Ce 23 mai, le Tchad célèbre comme les autres pays la journée internationale pour l’élimination de la fistule obstétricale. Infection très grave liée à la grossesse et à l’accouchement, le nombre des cas de fistule obstétricale au pays oscille entre 500 à 1000 par an selon les données 2021 du Programme national de lutte contre la fistule obstétricale.
Au Tchad, seulement une femme sur 50 a accès au traitement de la fistule malgré le progrès de l’État et ses partenaires.

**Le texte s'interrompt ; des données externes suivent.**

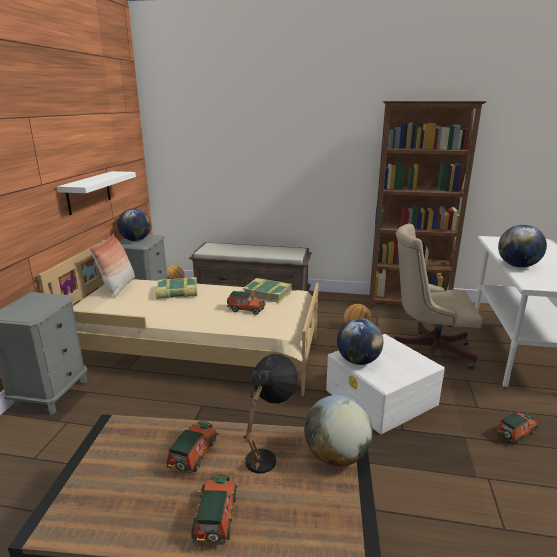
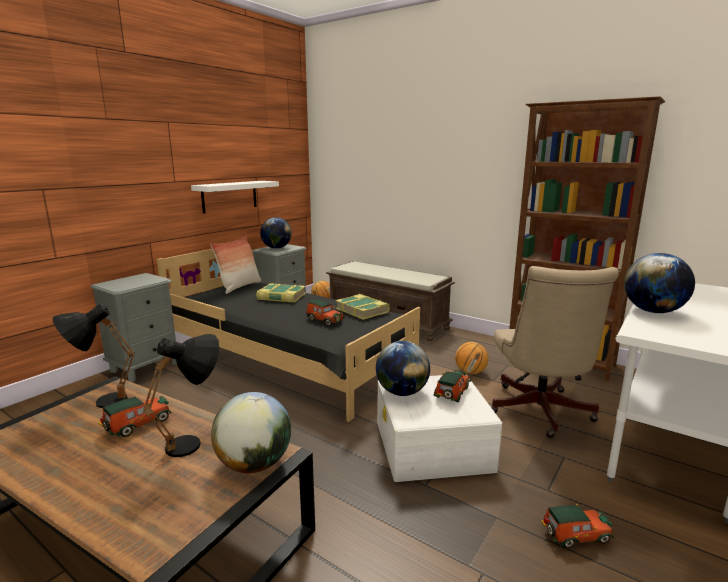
camera: 25 degrees right, 5 degrees down
beige bed [38,240,319,396] -> black bed [157,249,421,422]
toy car [191,475,238,543] -> toy car moved to [434,370,471,403]
beige office chair [394,224,482,369] -> beige office chair turned 120 degrees counterclockwise [491,266,619,438]
none -> black table lamp [53,304,135,408]

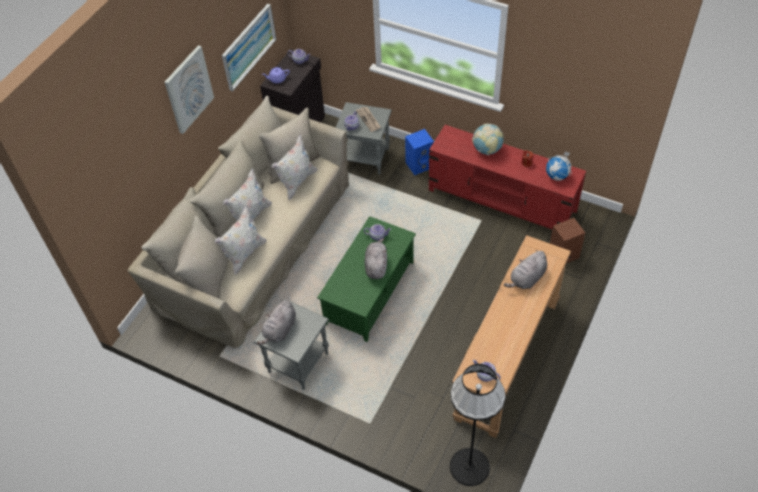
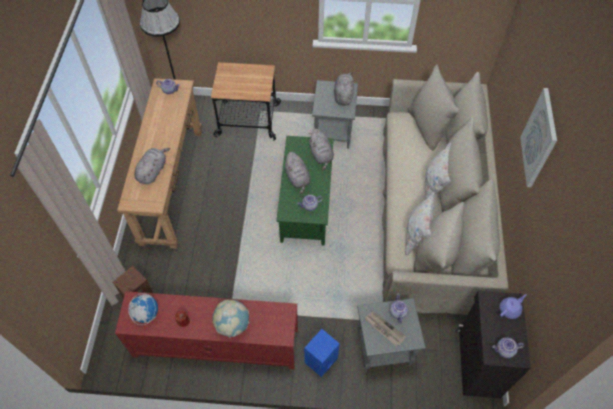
camera: 155 degrees right, 5 degrees up
white pillow [215,205,267,275] -> none
picture [222,4,277,91] -> none
none -> cart [210,62,281,141]
none -> grey plush toy [308,129,334,170]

Avec l’un des taux d’alphabétisation le plus bas du continent, la fistule obstétricale qui ne cesse de faire des victimes est classée parmi les maladies réputées dangereuses et la plus stigmatisante dans la société tchadienne. Son taux de prévalence est de 2,1% d’après la dernière enquête démographique et de santé ( Mics 2015). « Une femme victime de fistule obstétricale est celle qui a échappé à la mortalité maternelle. La pathologie subsiste dans les pays en voie de développement, dont le Tchad, favorisée par la pauvreté, l’inégalité entre les sexes, le mariage précoce, l’âge maternel, le manque d’éducation, etc. Les femmes qui vivent dans les zones rurales sont les plus exposées à 90%. Jeunes, pauvres et illettrées, elles ont un accès limité aux soins médicaux. Beaucoup d’entre elles n’ont pas recours aux services de traitement, soit parce qu’elles ne savent pas que la fistule peut être guérie, soit parce qu’elles ne peuvent pas honorer le coût de l’opération », informe la gynécologue obstétricienne et coordinatrice du Programme national de lutte contre la fistule obstétricale, Dr Aché Haroun.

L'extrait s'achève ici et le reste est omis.